Kalau kita lihat beberapa negara tujuan wisata, tak usah jauh-jauh sekitar ASEAN misalnya. Aset wisata yang dijual ternyata tak melulu wisata alam atau wisata budaya. Namun juga wisata maskiat tadi. Lho kok?
Di Thailand, adegan tarian striptease hingga gerak-gerik orang bersenggama konon bisa dipertunjukkan di muka umum (dengan membayar tarif masuk dan dikhususkan bagi orang dewasa tentunya). Atau Malaysia dan Singapura yang memiliki tempat-tempat kasino, meski tak sebesar Las Vegas. Tak sedikit orang Indonesia yang ”terbang” dengan membawa segepok uang ke negeri itu hanya untuk bertaruh di meja judi. Sebuah kesenangan duniawi yang tak terperi.
Jujur saya memang belum pernah mengunjungi negara-negara itu. Karena kota yang terjauh yang pernah saya kunjungi baru Jakarta dan Bali. Permasalahannya, bagaimana kalau kedua jenis wisata itu di promosikan di Indonesia? Mungkin kita akan bersiap-siap melihat sekompi barisan laskar akan mengusak-asik lokasi wisata maksiat itu, seperti halnya saat mereka menyerbu kantor redaksi majalah Playboy yang baru terbit di Jakarta.

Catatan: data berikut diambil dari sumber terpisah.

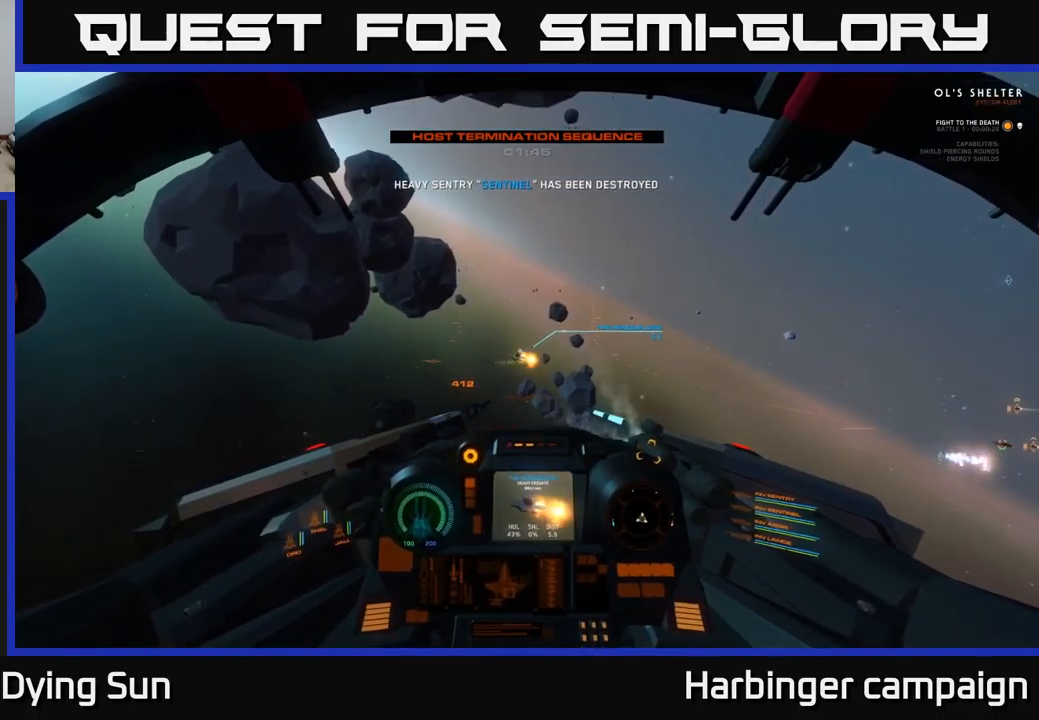
{"buttons": ["L2"], "left_stick": "center", "right_stick": "center", "events": [[17, "right_stick", "center"], [183, "right_stick", "up-left"], [300, "right_stick", "center"]]}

DI tingkatan lokal gagasan lokalisasi judi bahkan seringkali terlontar, namun diimbangi dengan protes-protes masyarakat. Meski sebenarnya di beberapa tempat sajian-sajian wisata jenis ini juga bisa ditemukan, termasuk Semarang. Sesekali keluar malamlah ke kafe saat menggelar party. Tarian perempuan semi telanjang atau telanjang namun di-”blur” dengan aksi body painting bukan barang asing bagi penikmat dugem. Alasan klasik yang kerap dilontarkan oleh pengelola kafe biasanya, penampilan mereka tidak vulgar karena masih mengenakan pakaian dalam alias celana dalam dan BH saja.
Lalu soal kasino yang menggunakan istilah lokal permainan ketangkasan (bedanya apa hayo?) juga sering kita dengar. Meski beberapa kali aparat kepolisian telah menggelar razia di tempat-tempat, nyatanya permainan adu ketangkasan ini masih tetap saja ada yang beroperasi, dengan status ilegal tentunya. Jangan-jangan yang namanya beking aparat itu ada benarnya juga..... wallahu alam.

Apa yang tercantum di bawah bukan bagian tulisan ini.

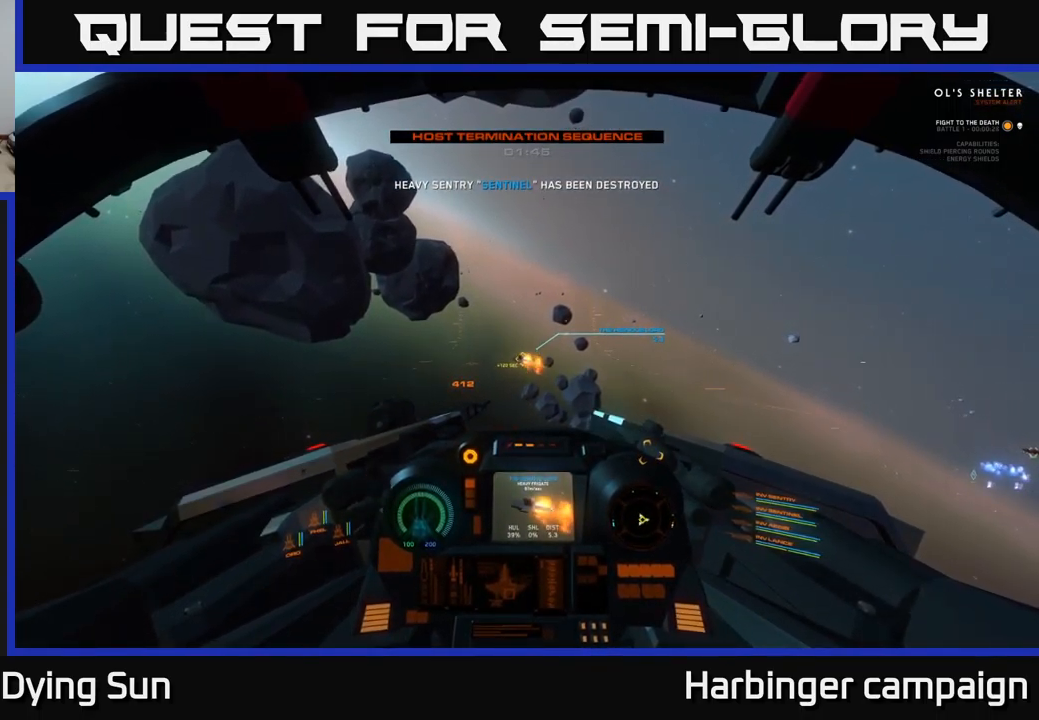
{"buttons": ["L2"], "left_stick": "center", "right_stick": "left", "events": [[50, "right_stick", "left"], [117, "right_stick", "center"], [233, "R2", "down"], [333, "R2", "up"], [400, "right_stick", "left"]]}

Kembali ke soal konsep yin dan yang, di mana ada kebaikan maka di situ ada keburukan. Oleh karenanya di mana ada religiositas maka di situ akan ada pula kemaksiatan. Seorang teman pernah melontarkan celetukan, ”Jangan-jangan kosakata wisata religius ini hasil kerjaan orang-orang IAIN.” Alasannya sederhana. Dalam beberapa literatur perkulaihan atau bacaan mahasiswa IAIN, ia menemukan pengkotak-kotakkan kosakata seperti sastra sufi-sastra sekuler, negara Islam-negara sekuler, hingga sinetron islami-sinetron tak islami. Meski saya sadar kebenaran soal ini juga bisa diragukan.
Pengalaman saya mengunjungi tempat-tempat yang disebut sebagai wisata religius, memang terlihat antusiasme turis yang tinggi. Lihat misalnya Candi Borobudur yang merupakan situs agama Budha, namun bukan berarti yang melancong ke obyek itu adalah dari kalangan agama Budha. Hal serupa juga terlihat pada Kelenteng Sam Po Kong yang masih dipergunakan sebagai tempat peribadatan Tri Dharma serta masyarakat Kejawen. Orang-orang yang bersembahnyang di altar merupakan tontonan yang menarik bagi pengunjung. Oleh karenanya mereka pun tak segan-segan mengabadikan momen itu sebagai ”pertunjukan” yang memikat.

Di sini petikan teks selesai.